To be sure: What is the reason for you to use a http server instead of running the model in process? Note that for offline inference, there are better solutions.
Cheers, M.
Hi @achoum
thanks for all the infos.
It depends who your http server works and the number of examples per request. Can you tell me more about your case? To be sure: What is the reason for you to use a http server instead of running the model in process?
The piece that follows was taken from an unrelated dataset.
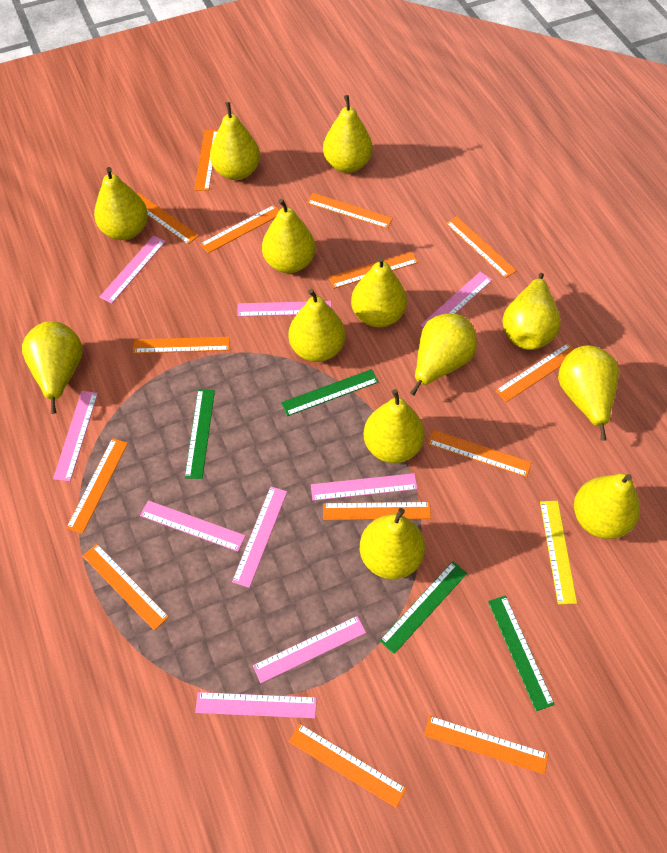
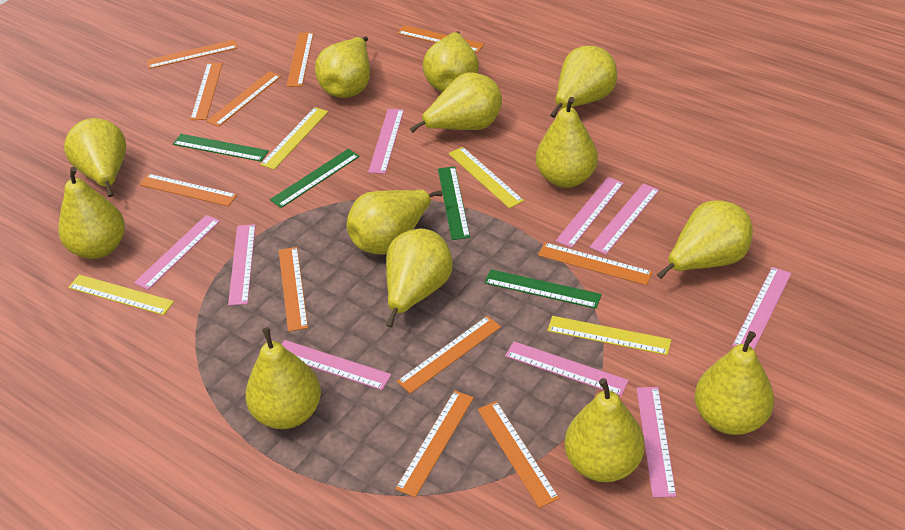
orange ruler: 14 -> 11
yellow ruler: 1 -> 4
Note that for offline inference, there are better solutions.
I have strict latency requirements to run the online model inference:
- I have several 1-10 models to run per request
- 1-50 examples (1-50 predictions to run which use 1-10 models) per request
- max allowed latency to run all predictions: 20ms
- current tech stack is Go
There are 3 options I see: Option 1: using Go TF library -> measured inference latency to be very slow / so not an option Option 2: call yggdrasil-decision-forests C++ from Go Option 3: add a C++ model inference server (yggdrasil-decision-forests + http/grpc) for the Go service to communicate over http or GRPC
I tried Option 2 and run into some issues - would like to get your feedback - any idea what goes wrong here? https://github.com/Arnold1/yggdrasil-decision-forests
For some time, we had the plan to publish a basic http+grpc model inference server. Tell me if you are interested so we can balance prioritization efficiently.
I would appreciate if you have something already you can share? I think http server which calls yggdrasil-decision-forests predict c++ code to start with should be enough
Hi Arnold1,
So, in the worst case scenario, you want 50*10 predictions in 20ms. This is 10µs per examples. This is likely possible for a GBT model without multi-threading (it depends on the input features though). For a Random Forest, you will likely need multi-threading or to limit the depth/number of trees.
Regarding your link, the error INVALID_ARGUMENT: Unknown item RANDOM_FOREST in class pool N26yggdrasil_decision_forests5model13AbstractModelE. Registered elements are exit status 1
indicates that the Random Forest model is not linked. Make sure to add a dependency to this rule or to this rule.
Regarding Go, a forth option is to wait for us to release publicly the Go port of Yggdrasil. This is a partial re-implementation in Go of the inference code of Yggdrasil. Our benchmark indicates that this is ~ a 2x slow down.
Regarding the http+grpc model inference server, I don't have anything production read available. This is the GRPC distribute manager. This is significantly more complex than what you need, but it shows how to create a GRPC server. Regarding the serialization format for examples, this is a generic possible solution. Note that example serialization/network/deserialization can take a significant amount of time.
I'll update this post when either the Go port is published or the http+grpc model inference server is available.
The Go port is now available :).
@achoum amazing work, thank you! I think we can close that issue than :)
Btw, let us know if the Go version matches your latency requirements. The Go version doesn't implement the fastest algorithm -- it would be much more complicated to implement (we welcome contributions btw, if you are interested we can send some pointers)-- but still it should be fast.
Plus in Go it's easily parallelizable, you can run each model in a different GoRoutine, no issues.